Request A: In the Baldrige text, reproduce the passage from "These characteristics and" up to and including "organization to success." word for word.
Request B: Pick up the Baldrige text on five characteristics for growth after its last sentence and continue writing it.

Reading text:
%%

With today's business challenges of demanding customers, new competitors, price pressures, staffing/skilled workers, keeping costs in control, and improving productivity, webinar presenter Julie Fraser, principal and president of Iyno Advisers, Inc., says there are five characteristics that companies, and especially manufacturers, need to embrace in order to grow and flourish.

These characteristics and how to address them are already considerations in the Baldrige framework and its Criteria, which have been described as a roadmap to organizational excellence. Each characteristic also happens to be highlighted as part of a Baldrige core value and concept, which are described as "the foundation for integrating key performance and operational requirements within a results-oriented framework that creates a basis for action, feedback, and ongoing success."

For example, following are the characteristics that Fraser says successful organizations need today. Below each characteristic is how and where the Baldrige Criteria provide considerations to guide an organization to success.

  • Be agile and ready to change. The Baldrige core value "organizational learning and agility" defines agility as the capacity for rapid change and flexibility in operations. How to be agile and ready to change, including from leadership's perspective, is specifically addressed in the following areas of the Baldrige Criteria: 1.1 Senior Leadership; 2.1 Strategy Development; 4.1 Measurement, Analysis, and Improvement of Organizational Performance; and 6.1 Work Processes.
  • Be attractive to millennials and talented employees. "Valuing people" is a Baldrige core value that includes committing to employees', and potential employees', engagement, development, and well-being. Hiring practices, especially to attract a workforce that represents the diverse ideas, cultures, and thinking of the customer community and the next generation, are called out in the Baldrige Criteria in 5.1 Workforce Environment and 2.2 Strategy Implementation (in regards to workforce plans to support capability and capacity). Retaining talented employees is addressed in relation to leadership development and career progression (1.2 Governance and Societal Responsibilities and 5.2 Workforce Engagement).
  • Be innovative, and not only with products. In the Baldrige framework, innovation means making meaningful change to improve your organization’s products, services, programs, processes, operations, and business model, with the purpose of creating new value for stakeholders. Considerations for how to be innovative and "manage for innovation" (a Baldrige core value) appear throughout the Criteria but most specifically in 1.1 Senior Leadership; 2.1 Strategy Development; 4.1 Measurement, Analysis, and Improvement of Organizational Performance; 4.2 Knowledge Management, Information, and Information Technology; 5.2 Workforce Engagement; and 6.1 Work Processes.
  • Be aligned from strategy to tactics to operations. Alignment—a state of consistency among plans, processes, information, resource decisions, workforce capability and capacity, actions, results, and analyses that support key organization-wide goals—is what the Baldrige framework is all about. The framework offers a systems perspective, which means managing all the components of an organization as a unified whole to achieve ongoing success; "systems perspective" is also a Baldrige core value. How to be aligned is addressed in the Baldrige Criteria in 2.2 Strategy Implementation; 4.1 Measurement, Analysis, and Improvement of Organizational Performance; and 5 Workforce.

%%

Extracted data:

%%

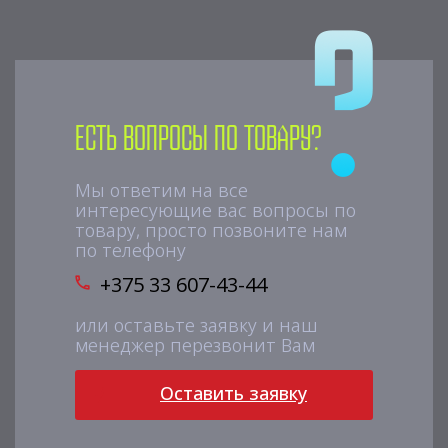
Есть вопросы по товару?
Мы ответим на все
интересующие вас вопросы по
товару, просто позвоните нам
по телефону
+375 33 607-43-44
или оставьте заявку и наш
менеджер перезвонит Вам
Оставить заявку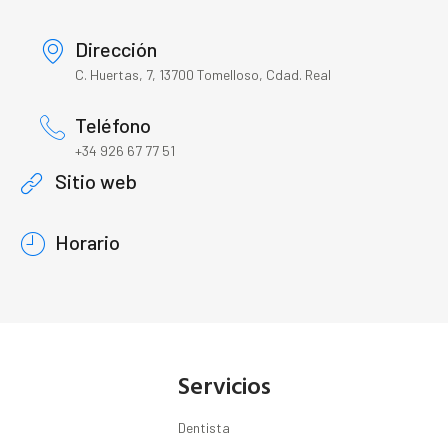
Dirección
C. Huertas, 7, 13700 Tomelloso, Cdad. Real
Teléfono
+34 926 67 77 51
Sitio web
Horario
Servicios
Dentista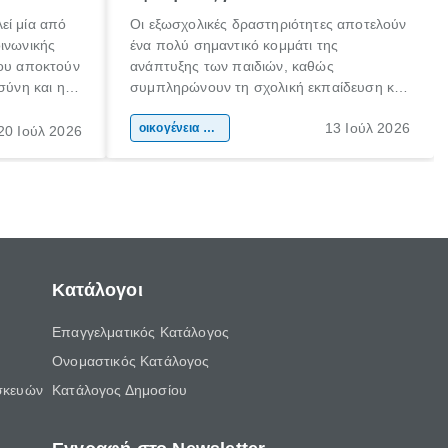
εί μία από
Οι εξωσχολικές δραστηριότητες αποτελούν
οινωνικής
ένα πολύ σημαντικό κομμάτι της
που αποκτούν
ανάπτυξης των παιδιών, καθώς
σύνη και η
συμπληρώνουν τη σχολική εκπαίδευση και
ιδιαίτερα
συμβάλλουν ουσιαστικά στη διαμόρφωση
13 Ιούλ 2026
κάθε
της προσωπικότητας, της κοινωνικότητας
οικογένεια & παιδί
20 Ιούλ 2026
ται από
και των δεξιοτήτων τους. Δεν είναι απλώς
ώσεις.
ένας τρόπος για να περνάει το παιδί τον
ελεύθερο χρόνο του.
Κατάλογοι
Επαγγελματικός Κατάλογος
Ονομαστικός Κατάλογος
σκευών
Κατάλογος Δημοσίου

%%
%%

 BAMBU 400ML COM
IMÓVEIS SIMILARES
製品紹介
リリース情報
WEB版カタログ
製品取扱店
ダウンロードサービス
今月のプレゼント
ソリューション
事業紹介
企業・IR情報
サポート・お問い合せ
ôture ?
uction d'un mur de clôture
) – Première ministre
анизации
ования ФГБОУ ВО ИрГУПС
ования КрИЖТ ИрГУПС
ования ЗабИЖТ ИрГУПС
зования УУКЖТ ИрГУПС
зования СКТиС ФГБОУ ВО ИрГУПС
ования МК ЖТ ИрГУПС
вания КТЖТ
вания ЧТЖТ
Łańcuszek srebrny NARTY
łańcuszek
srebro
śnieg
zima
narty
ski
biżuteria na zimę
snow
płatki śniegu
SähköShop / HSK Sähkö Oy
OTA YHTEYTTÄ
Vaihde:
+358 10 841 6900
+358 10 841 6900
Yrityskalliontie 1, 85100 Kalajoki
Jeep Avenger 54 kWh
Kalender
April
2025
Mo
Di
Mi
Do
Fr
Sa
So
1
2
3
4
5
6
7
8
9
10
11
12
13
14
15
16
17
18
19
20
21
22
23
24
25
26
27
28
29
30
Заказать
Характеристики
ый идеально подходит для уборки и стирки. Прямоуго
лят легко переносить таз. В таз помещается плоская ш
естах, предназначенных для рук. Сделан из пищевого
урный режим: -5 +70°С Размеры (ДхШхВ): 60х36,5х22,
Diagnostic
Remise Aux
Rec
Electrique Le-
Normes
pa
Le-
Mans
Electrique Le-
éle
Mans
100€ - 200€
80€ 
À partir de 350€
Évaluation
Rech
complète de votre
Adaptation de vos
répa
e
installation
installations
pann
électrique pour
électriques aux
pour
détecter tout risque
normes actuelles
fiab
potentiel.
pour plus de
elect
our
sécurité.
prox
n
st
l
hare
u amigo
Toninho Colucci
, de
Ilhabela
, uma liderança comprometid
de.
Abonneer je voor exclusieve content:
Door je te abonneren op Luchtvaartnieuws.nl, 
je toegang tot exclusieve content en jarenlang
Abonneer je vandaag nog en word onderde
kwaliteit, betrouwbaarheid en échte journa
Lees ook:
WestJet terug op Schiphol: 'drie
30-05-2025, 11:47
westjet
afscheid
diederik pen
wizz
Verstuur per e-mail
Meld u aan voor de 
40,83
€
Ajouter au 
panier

%%

Exercise answer A:
These characteristics and how to address them are already considerations in the Baldrige framework and its Criteria, which have been described as a roadmap to organizational excellence. Each characteristic also happens to be highlighted as part of a Baldrige core value and concept, which are described as "the foundation for integrating key performance and operational requirements within a results-oriented framework that creates a basis for action, feedback, and ongoing success."

For example, following are the characteristics that Fraser says successful organizations need today. Below each characteristic is how and where the Baldrige Criteria provide considerations to guide an organization to success.

Exercise answer B:
  • Be alert and instantly aware, to get the most out of resources. To be alert and aware, you need the facts (measurements), and "management by fact," a Baldrige core value, means measuring and analyzing your organization’s performance. Measurements derive from business needs and strategy and provide critical data and information about key processes, outputs, results, outcomes, and competitor and industry performance. How to be alert and instantly aware is addressed throughout the Criteria, but specifically in 1.1 Senior Leadership; 2.1 Strategy Development; 2.2 Strategy Implementation (including considerations for modifying action plans if circumstances require a shift in plans and rapid execution of new plans); 3.1 Voice of the Customer; 4.1 Measurement, Analysis, and Improvement of Organizational Performance; 4.2 Knowledge Management, Information, and Information Technology; and 6.2 Operational Effectiveness.

In addition to the guidance found in the Baldrige Criteria, the Baldrige process also brings benefits to organizations by helping them focus limited resources on what is really important. Self-assessments and tools, such as Baldrige Excellence Builder and Are We Making Progress?, can help an organization draw attention to where to begin and where process and results need to be optimized. And feedback reports, which are received with every Baldrige Award application, outline what the Baldrige examiners feel are the organization's greatest strengths to leverage and greatest vulnerabilities to immediately address. The examiners may also use bold lettering to point out areas where they feel the organization should pay particular attention. Other strengths and opportunity comments in feedback reports are put into priority order for the organization's consideration.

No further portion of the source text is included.